Source texts of formatted documents:
┏━━
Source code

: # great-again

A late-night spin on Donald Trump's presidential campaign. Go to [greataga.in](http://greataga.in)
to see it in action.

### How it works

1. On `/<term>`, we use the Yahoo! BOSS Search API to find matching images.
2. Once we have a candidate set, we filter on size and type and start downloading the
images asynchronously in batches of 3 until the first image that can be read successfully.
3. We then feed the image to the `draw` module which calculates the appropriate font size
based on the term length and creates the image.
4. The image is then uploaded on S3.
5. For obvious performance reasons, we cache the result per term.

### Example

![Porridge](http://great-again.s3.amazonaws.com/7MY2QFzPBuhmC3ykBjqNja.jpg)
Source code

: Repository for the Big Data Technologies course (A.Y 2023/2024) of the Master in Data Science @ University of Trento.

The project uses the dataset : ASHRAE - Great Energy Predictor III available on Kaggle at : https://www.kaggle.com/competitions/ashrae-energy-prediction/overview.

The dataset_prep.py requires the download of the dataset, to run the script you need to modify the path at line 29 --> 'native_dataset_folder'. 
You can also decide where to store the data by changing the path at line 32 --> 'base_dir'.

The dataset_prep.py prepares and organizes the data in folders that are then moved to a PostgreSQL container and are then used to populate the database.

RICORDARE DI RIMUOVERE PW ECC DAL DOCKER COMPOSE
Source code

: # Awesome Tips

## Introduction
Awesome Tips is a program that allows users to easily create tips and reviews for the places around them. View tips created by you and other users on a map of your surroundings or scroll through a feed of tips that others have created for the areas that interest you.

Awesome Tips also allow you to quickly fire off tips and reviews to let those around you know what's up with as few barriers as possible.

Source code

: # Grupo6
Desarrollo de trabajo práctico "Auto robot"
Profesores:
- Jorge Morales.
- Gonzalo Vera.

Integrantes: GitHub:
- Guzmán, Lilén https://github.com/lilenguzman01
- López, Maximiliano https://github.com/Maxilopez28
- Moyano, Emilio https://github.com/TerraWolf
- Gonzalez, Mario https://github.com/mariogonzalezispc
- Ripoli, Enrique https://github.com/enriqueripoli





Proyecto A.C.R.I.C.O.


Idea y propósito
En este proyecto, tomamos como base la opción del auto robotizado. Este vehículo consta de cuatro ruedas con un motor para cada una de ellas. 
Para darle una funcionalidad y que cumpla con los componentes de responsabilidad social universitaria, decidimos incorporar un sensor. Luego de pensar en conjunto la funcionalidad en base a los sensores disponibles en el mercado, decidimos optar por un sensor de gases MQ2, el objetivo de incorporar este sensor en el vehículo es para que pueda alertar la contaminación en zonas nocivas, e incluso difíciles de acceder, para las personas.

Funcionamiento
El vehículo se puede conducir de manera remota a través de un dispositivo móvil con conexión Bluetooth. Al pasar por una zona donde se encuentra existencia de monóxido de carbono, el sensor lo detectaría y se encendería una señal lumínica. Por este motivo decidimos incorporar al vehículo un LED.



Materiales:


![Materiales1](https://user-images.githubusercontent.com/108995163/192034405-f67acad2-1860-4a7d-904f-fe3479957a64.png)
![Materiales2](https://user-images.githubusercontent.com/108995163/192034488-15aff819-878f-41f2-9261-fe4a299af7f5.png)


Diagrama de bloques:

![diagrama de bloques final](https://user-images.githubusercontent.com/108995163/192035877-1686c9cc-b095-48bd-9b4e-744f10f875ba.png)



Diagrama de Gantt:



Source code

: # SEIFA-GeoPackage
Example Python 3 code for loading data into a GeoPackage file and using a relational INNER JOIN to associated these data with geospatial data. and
┗━━
### Action item
A word-for-word copy of the lines above from the one with "The dataset_prep.py prepares" through the one with "## Introduction", inclusive, is the only output wanted.

### Answer for this exercise
The dataset_prep.py prepares and organizes the data in folders that are then moved to a PostgreSQL container and are then used to populate the database.

RICORDARE DI RIMUOVERE PW ECC DAL DOCKER COMPOSE
Source code

: # Awesome Tips

## Introduction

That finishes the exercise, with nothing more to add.